Students find themselves in an unfamiliar setting, often working with people they do not know. This helps them reflect on how they behave in a new environment and how they approach challenges outside their usual academic context. We also ask them to think about what they can bring from this creative exercise into the main project they will work on for their final output of the course.

Training through real-world challenges

A defining feature of translational medicine training is its connection to real-world problems. These are not controlled exercises but open-ended situations where uncertainty is part of the process. Engaging with such challenges requires both analytical rigor and creative thinking. It also exposes students to the complexity of decision-making beyond theory.

What is Translational Life Sciences about?

Students work on real-world problems coming from society or from clinical practice, especially challenges for which no clear solution exists yet. Their goal is to develop innovative ideas to address these unmet needs.

For example, one group is exploring possible ways to overcome the blood–brain barrier to deliver drugs to the brain. These are challenging topics, but they stimulate students to think creatively and develop new perspectives.

Students themselves contact typical stakeholders, which include patients, clinicians, nurses, industry partners, startups, or other experts. They reach out to them to gather perspectives, ask for advice, or receive feedback on their proposed solutions to the main question. They also need to consider practical issues such as who might fund the solution they’ve developed or how it could be implemented. 

From training to impact

Looking at outcomes helps to understand what these translational medicine training approaches actually produce. The results are not limited to final projects but include changes in how students think and work. In this sense, impact is both tangible and less visible. It emerges over time, through practice and reflection.

What is the outcome of the project?

After about four months, students present their ideas through a two-minute pitch, like the one that is used in entrepreneurial settings. They present it to four experts in a session inspired by the television format Dragon’s Den, where the experts provide feedback on the proposal.

However, the most important outcome is their personal portfolio, with which students reflect on what they have learned and how their skills have developed. Each student is also supported by an independent mentor who helps them reflect on their progress.

• _TASK SET_:
a) According to the text on translational medicine training, how many experts hear the students' pitch?
b) Write the next part of the text on translational medicine training, starting after its final sentence.

[Source records]
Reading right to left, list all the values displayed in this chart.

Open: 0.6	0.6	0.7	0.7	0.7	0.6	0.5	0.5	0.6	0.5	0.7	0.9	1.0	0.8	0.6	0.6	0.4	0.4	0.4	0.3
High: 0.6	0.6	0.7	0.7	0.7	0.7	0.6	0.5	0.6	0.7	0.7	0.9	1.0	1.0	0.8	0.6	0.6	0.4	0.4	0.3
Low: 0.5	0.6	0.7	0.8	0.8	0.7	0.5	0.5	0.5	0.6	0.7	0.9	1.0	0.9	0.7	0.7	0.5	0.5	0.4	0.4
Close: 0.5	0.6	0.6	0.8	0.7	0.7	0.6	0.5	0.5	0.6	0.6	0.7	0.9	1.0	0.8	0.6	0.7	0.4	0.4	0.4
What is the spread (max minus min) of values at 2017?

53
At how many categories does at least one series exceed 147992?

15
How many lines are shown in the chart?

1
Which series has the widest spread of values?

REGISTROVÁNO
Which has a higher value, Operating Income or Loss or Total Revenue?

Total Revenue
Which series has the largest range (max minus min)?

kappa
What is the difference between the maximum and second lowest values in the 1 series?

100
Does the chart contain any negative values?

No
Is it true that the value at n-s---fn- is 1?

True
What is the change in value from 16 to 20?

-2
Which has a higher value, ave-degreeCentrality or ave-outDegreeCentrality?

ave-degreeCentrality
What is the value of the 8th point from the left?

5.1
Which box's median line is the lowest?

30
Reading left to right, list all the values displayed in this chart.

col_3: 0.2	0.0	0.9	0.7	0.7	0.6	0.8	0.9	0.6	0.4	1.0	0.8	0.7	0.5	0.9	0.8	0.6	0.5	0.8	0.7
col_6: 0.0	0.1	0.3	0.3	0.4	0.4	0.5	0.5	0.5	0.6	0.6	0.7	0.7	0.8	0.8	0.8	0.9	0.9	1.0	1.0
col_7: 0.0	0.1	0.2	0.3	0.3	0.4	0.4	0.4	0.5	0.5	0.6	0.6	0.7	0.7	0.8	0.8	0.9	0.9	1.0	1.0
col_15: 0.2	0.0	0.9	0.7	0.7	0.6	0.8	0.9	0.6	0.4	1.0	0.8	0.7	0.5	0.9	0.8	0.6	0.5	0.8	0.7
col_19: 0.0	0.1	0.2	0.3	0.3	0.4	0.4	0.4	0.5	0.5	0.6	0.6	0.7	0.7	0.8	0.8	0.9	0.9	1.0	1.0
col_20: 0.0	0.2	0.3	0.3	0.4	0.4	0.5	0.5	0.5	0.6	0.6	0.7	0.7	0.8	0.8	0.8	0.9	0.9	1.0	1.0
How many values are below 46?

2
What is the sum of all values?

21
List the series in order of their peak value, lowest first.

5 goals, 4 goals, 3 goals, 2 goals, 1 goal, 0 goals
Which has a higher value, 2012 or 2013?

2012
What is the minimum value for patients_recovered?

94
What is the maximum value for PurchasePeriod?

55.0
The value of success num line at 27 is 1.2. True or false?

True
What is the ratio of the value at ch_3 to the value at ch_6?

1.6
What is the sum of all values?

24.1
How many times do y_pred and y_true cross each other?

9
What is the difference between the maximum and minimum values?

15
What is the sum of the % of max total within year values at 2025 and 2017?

• _ANSWERS PER TASK_:
a) Four experts hear the pitch.

b)
How to deliver an effective scientific pitch

Being able to communicate ideas clearly is an essential part of translational science. This becomes particularly evident when presenting to audiences with different backgrounds. Crafting a message requires selecting what matters and how to convey it effectively. It is a skill that develops through practice and feedback.

What are the most common mistakes students make when giving an elevator pitch?

One common mistake is focusing only on what they want to say rather than thinking about the perspective of the audience. People often provide too much information instead of considering what is necessary for the listener to understand the idea. In general, the ingredients for making a good pitch are enthusiasm, belief in your idea, and persuasiveness.

The power of inspiration for scientific research

Events like this often leave a trace that goes beyond the formal program. They create space for unexpected connections and new ways of thinking. Even brief exchanges can influence how researchers approach their work. This dimension of inspiration is difficult to measure, but clearly significant.

What will you take home from these two days here in Milan?

I really appreciated the combination of scientific research with broader topics that are relevant to everyone involved in research. Even though I was not an expert in all the scientific fields presented, I learned new ways of approaching problems. Among the rich program of talks and discussions, I found Professor Naldini’s one very inspiring. In general, I think that inspiration is one of the most valuable aspects of events like this, and I hope to bring that inspiration back to my students and colleagues.

These perspectives also reflect UniSR’s approach, where interdisciplinary collaboration is key for training future professionals in translational science.